From an industry outlook, it looks similar to FY25—around 6%. Last year, Q1 saw 11% growth, which dropped to 2%, followed by a very strong festive season, especially in October. Q4 was mildly negative at around minus 2% in registrations. But overall, the year saw about 6% growth. I think that pattern will continue. This growth might come in very different shapes and regions.
Q: But how much above the industry will Bajaj Auto grow in terms of two-wheeler volumes this year?
A: One steady trend is that the 125cc-plus segment has outperformed the 6% growth rate. It will probably be between 8% and 12%, and we are looking to grow faster than that.
Q: Just quickly on KTM, since we are discussing motorcycles. It seems like Bajaj Auto now wants to take ownership. You have made several moves in that direction. What should we expect in the turnaround from KTM? In this particular quarter, you stopped exports as far as this JV is concerned. What’s the expectation from KTM in FY26, and what happens in terms of taking control?
A: There are two sets of actions. One is to solve the liquidity issue and pay off the pare down debt. Creditors took a 70% haircut, and there was a court-supervised process requiring a commitment by May 23, which has been made. The second aspect is Bajaj Auto’s intention to take majority control. This is subject to regulatory clearances, both in India and overseas. We have made our intention clear and are in the middle of the process.
Until these clearances are secured, everything remains at a standstill—management structures and operations continue as before. Once the clearances are gained, we will truly start putting our shoulder to the wheel with KTM to drive the turnaround.
You are right about exports—they were curtailed last quarter due to liquidity issues, even though demand was healthy. With liquidity improving, exports have resumed from April onwards. So April, May, and June will see exports. In normal times, our exports to KTM would be about 6%, but they had dropped to nil. You will see positive support to our export growth from KTM this quarter onwards.

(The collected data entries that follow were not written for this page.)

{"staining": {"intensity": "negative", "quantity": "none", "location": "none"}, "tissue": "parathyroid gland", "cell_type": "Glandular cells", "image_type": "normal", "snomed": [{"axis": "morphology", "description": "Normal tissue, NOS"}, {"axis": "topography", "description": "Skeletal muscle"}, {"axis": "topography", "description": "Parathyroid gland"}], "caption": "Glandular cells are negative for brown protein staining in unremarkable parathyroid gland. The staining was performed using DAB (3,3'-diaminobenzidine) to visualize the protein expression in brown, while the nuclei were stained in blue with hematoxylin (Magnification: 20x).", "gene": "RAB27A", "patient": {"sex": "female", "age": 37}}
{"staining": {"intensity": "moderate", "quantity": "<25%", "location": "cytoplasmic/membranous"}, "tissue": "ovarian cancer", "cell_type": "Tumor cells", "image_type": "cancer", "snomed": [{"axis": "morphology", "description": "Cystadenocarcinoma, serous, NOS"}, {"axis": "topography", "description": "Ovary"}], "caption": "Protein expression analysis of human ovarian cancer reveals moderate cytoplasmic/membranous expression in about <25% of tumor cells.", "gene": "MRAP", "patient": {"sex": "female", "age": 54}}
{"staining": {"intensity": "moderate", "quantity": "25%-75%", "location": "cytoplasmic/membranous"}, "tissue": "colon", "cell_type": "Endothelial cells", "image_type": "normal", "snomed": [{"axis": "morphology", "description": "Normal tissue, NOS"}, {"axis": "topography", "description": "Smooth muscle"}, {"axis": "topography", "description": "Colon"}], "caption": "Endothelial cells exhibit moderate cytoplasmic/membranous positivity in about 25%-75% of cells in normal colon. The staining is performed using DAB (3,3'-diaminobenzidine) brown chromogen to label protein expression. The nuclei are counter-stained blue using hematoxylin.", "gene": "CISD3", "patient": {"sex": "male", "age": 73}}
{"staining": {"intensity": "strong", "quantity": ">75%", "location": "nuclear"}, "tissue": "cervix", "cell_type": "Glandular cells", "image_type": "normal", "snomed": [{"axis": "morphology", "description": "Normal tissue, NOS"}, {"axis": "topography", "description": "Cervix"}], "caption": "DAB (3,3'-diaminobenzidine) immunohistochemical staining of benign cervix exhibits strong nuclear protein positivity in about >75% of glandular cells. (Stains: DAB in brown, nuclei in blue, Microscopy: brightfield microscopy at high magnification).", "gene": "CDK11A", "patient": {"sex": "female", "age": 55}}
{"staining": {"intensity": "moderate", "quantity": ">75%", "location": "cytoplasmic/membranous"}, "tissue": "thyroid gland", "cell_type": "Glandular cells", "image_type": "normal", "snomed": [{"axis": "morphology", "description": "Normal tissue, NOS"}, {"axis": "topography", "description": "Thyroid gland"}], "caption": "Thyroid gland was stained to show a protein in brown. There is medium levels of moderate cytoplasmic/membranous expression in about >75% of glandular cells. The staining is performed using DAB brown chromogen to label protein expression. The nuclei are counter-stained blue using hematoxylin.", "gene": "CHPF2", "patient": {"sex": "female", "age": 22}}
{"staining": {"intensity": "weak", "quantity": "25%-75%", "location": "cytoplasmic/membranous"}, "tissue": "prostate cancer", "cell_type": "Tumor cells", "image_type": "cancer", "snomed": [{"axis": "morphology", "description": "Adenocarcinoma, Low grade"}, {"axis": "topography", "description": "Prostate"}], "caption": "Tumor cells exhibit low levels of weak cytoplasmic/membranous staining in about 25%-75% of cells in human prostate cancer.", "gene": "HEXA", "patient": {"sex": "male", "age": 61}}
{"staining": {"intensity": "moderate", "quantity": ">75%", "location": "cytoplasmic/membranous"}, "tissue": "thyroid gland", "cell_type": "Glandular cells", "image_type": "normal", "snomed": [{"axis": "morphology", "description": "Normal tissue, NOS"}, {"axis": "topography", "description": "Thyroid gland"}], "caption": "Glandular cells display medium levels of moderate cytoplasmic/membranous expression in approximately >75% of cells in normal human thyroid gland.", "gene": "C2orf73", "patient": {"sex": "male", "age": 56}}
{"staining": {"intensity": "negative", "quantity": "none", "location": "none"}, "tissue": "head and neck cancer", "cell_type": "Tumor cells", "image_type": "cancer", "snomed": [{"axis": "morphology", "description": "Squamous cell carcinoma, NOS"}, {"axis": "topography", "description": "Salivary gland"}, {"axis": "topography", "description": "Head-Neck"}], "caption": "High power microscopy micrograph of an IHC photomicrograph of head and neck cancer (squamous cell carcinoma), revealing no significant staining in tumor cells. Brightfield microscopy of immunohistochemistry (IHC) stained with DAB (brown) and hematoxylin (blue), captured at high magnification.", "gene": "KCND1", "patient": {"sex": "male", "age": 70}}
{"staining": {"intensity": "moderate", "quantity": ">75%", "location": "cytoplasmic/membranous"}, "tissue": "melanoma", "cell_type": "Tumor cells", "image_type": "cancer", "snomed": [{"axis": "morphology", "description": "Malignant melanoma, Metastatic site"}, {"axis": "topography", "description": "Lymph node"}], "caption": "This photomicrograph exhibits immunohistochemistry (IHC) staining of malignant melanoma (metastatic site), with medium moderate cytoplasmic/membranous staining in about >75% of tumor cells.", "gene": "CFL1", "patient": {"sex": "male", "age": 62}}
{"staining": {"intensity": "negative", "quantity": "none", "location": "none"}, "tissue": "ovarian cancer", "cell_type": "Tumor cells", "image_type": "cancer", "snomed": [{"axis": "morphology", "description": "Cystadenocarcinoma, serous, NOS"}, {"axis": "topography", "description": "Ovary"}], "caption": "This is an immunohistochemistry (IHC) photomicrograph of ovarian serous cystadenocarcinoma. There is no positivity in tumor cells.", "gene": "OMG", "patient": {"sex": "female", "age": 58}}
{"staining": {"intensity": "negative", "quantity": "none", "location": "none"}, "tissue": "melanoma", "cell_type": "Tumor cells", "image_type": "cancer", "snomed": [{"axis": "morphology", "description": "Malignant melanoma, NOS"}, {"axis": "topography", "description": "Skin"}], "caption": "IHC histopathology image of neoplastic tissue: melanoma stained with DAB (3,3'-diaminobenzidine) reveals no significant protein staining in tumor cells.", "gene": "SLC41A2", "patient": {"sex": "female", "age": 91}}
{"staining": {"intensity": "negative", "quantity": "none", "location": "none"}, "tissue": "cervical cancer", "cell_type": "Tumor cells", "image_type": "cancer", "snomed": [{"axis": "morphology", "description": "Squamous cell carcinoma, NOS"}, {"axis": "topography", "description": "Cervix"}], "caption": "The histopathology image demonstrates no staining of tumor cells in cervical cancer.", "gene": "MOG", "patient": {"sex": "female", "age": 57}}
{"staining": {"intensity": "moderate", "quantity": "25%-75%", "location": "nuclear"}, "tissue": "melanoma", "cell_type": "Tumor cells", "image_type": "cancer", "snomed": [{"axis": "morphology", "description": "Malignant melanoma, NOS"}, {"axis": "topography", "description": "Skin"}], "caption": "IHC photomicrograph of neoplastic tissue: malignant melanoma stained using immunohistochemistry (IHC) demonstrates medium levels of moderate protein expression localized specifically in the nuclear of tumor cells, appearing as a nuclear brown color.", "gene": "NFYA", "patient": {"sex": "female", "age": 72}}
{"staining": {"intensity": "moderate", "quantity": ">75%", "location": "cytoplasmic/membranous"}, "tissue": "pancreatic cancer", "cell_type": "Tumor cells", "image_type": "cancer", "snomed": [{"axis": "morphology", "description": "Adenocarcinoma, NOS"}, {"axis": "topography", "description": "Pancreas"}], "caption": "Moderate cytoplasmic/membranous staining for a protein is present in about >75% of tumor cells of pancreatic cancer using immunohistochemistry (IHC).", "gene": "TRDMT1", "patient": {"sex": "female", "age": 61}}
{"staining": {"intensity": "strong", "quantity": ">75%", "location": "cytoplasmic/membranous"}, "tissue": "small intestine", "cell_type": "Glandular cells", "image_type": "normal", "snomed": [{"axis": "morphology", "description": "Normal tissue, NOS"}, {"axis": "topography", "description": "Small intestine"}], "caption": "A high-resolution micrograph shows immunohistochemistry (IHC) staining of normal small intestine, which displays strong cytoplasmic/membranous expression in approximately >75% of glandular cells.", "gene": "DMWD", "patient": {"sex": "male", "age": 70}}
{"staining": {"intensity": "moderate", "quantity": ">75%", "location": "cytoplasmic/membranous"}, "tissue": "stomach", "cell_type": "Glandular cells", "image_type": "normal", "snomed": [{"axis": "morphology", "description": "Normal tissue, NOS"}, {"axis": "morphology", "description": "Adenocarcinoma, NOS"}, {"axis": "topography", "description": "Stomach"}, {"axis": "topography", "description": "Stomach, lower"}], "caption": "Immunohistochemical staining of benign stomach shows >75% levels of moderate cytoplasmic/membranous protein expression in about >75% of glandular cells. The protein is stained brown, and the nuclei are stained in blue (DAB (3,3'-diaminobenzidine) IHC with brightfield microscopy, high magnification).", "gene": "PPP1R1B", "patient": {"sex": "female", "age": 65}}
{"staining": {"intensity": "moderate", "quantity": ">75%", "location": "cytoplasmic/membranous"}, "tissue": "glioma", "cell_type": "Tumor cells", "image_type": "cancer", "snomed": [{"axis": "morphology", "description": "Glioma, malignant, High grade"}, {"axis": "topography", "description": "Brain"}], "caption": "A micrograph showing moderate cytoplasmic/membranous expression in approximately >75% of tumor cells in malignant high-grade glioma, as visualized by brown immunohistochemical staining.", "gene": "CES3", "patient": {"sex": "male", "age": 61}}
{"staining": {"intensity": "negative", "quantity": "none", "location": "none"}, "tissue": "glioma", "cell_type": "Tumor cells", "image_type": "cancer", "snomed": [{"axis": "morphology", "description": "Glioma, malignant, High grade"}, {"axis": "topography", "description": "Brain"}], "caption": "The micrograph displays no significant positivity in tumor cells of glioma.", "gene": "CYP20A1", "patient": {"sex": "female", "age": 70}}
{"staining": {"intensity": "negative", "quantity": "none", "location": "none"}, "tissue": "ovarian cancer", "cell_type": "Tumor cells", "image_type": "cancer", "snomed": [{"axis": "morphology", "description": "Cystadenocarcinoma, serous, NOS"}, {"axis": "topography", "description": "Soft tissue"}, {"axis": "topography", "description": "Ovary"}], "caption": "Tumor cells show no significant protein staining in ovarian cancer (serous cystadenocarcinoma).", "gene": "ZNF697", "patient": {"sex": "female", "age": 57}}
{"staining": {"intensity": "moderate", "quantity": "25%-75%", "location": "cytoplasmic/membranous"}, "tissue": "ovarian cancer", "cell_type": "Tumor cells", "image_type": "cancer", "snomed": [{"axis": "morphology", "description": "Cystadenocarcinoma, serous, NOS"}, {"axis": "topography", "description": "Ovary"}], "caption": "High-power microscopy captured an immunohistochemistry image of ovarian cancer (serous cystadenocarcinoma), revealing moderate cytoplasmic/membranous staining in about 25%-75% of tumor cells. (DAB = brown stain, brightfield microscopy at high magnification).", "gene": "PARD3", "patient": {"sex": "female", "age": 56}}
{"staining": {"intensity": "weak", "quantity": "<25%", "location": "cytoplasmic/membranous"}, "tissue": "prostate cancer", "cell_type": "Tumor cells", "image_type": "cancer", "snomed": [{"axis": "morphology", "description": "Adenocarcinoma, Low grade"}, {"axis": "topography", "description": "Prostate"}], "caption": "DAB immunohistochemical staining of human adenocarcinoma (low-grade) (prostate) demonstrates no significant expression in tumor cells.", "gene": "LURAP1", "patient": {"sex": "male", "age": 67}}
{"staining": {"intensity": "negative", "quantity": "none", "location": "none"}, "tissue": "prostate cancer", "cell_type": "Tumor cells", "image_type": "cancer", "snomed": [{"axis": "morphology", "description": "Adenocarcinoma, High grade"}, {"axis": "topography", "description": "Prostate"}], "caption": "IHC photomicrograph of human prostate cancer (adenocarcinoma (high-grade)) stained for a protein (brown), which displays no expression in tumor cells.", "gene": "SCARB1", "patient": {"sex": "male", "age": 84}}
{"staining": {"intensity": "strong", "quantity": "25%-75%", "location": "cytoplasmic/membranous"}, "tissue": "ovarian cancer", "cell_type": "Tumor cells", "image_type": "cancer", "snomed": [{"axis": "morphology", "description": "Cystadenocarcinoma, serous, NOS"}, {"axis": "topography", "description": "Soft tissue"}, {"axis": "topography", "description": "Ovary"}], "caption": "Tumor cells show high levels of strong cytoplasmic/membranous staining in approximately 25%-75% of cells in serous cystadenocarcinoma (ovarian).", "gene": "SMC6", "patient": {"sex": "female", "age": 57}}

Q: Just a 20-second answer—we have other managements waiting. As the electric vehicles (EV) portfolio ramps up, will you manage to retain margins at 20%? And what’s the ramp-up in EV volumes?
A: EV volumes should ramp up. Margins are a consequence of many factors. Our intent is to manage dynamically. The rupee has appreciated against the dollar, and there are some marginal headwinds from commodity and material cost inflation. We also have to watch the competition. Our intent is to keep margins steady, but we are mindful of some headwinds, especially from currency fluctuations going into the quarter.
Bajaj Auto’s current market capitalisation is ₹2,42,060 crore. The stock is currently trading at ₹8,673.50 as of 9:56 am on the NSE and has declined 3% over the last year.